Tamiko Ono
Tamiko Ono joined the JST Integration Promotion Program as a research assistant for the Kinoshita Lab in the Soka University Faculty of Science and Engineering in September 2017 and has been engaged in developing the GlyCosmos portal and collecting relevant data.
Kiyohiko Angata
After completing his doctoral studies at the University of Tsukuba Graduate School of Life and Environmental Sciences, Dr. Angata studied glycobiology at the La Jolla Cancer Research Foundation (presently the Sanford Burnham Prebys Medical Discovery Institute) under the tutelage of Professor Minoru Fukuda. In his current position at the National Institute of Advanced Industrial Science and Technology of Japan, he is conducting research to analyze glycan gene expression and new glycan functions, to find commercial applications of glycans, and to develop a glycan-related database (ACGG-DB).

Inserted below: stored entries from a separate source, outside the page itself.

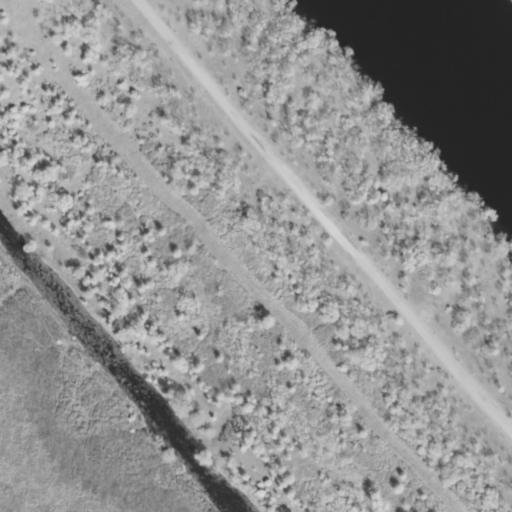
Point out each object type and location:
road: (327, 213)
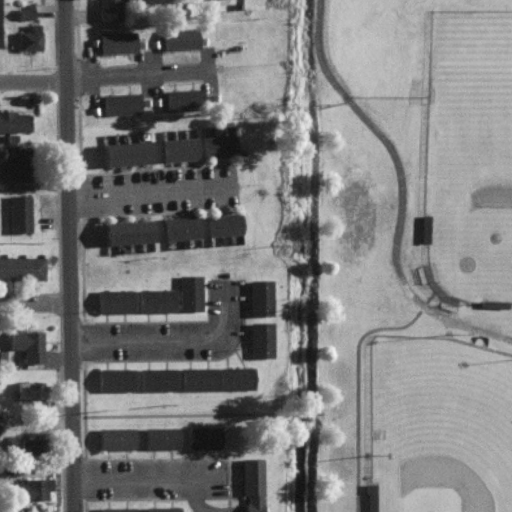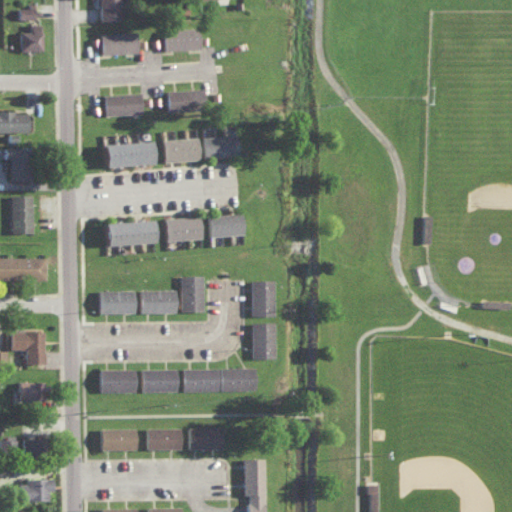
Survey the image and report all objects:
building: (107, 9)
building: (107, 9)
building: (23, 10)
building: (28, 36)
building: (178, 36)
building: (28, 37)
building: (178, 37)
building: (115, 40)
building: (116, 40)
road: (142, 75)
road: (32, 79)
building: (181, 97)
building: (182, 97)
building: (119, 101)
building: (119, 101)
building: (12, 119)
building: (217, 144)
building: (216, 145)
building: (176, 146)
building: (177, 147)
building: (124, 151)
building: (124, 151)
building: (15, 161)
park: (471, 184)
road: (411, 187)
road: (154, 193)
building: (17, 211)
building: (221, 222)
building: (222, 222)
building: (179, 225)
building: (180, 225)
building: (125, 229)
building: (126, 230)
road: (68, 256)
building: (20, 266)
building: (189, 290)
building: (188, 291)
building: (258, 295)
building: (258, 296)
building: (154, 298)
building: (154, 298)
building: (111, 299)
building: (113, 299)
road: (34, 304)
road: (229, 316)
building: (259, 338)
building: (259, 338)
building: (24, 341)
building: (25, 342)
road: (147, 342)
building: (1, 354)
building: (196, 376)
building: (215, 376)
building: (235, 376)
building: (113, 377)
building: (155, 377)
building: (114, 378)
building: (155, 378)
road: (367, 381)
building: (27, 388)
road: (326, 416)
road: (312, 417)
road: (190, 418)
park: (444, 427)
building: (159, 435)
building: (160, 435)
building: (201, 435)
building: (201, 435)
building: (113, 436)
building: (114, 436)
building: (29, 444)
building: (250, 482)
building: (251, 482)
road: (149, 483)
building: (32, 487)
building: (32, 487)
building: (369, 497)
road: (208, 498)
building: (114, 507)
building: (160, 507)
building: (115, 508)
building: (160, 508)
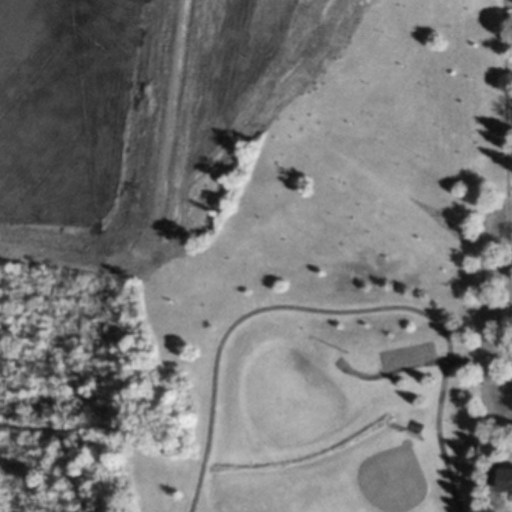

In this seventh installment of this series, biological pathways involving glycoproteins, glycan-related genes relevant to disease, and a database on infectious diseases and glycans will be described. To understand the functional aspects of glycans, it would be useful to know which proteins are glycosylated, and the pathways involving glycoproteins (GlyCosmos Pathways). In addition, glycans are known to have a role in the pathogenesis, pathophysiology, and progression of a variety of diseases. This article also introduces diseases caused by mutations of genes involved in glycan synthesis and glycan degradation, and covers the features of databases on the relationships between infectious microorganisms and glycans (GDGDB and PACDB).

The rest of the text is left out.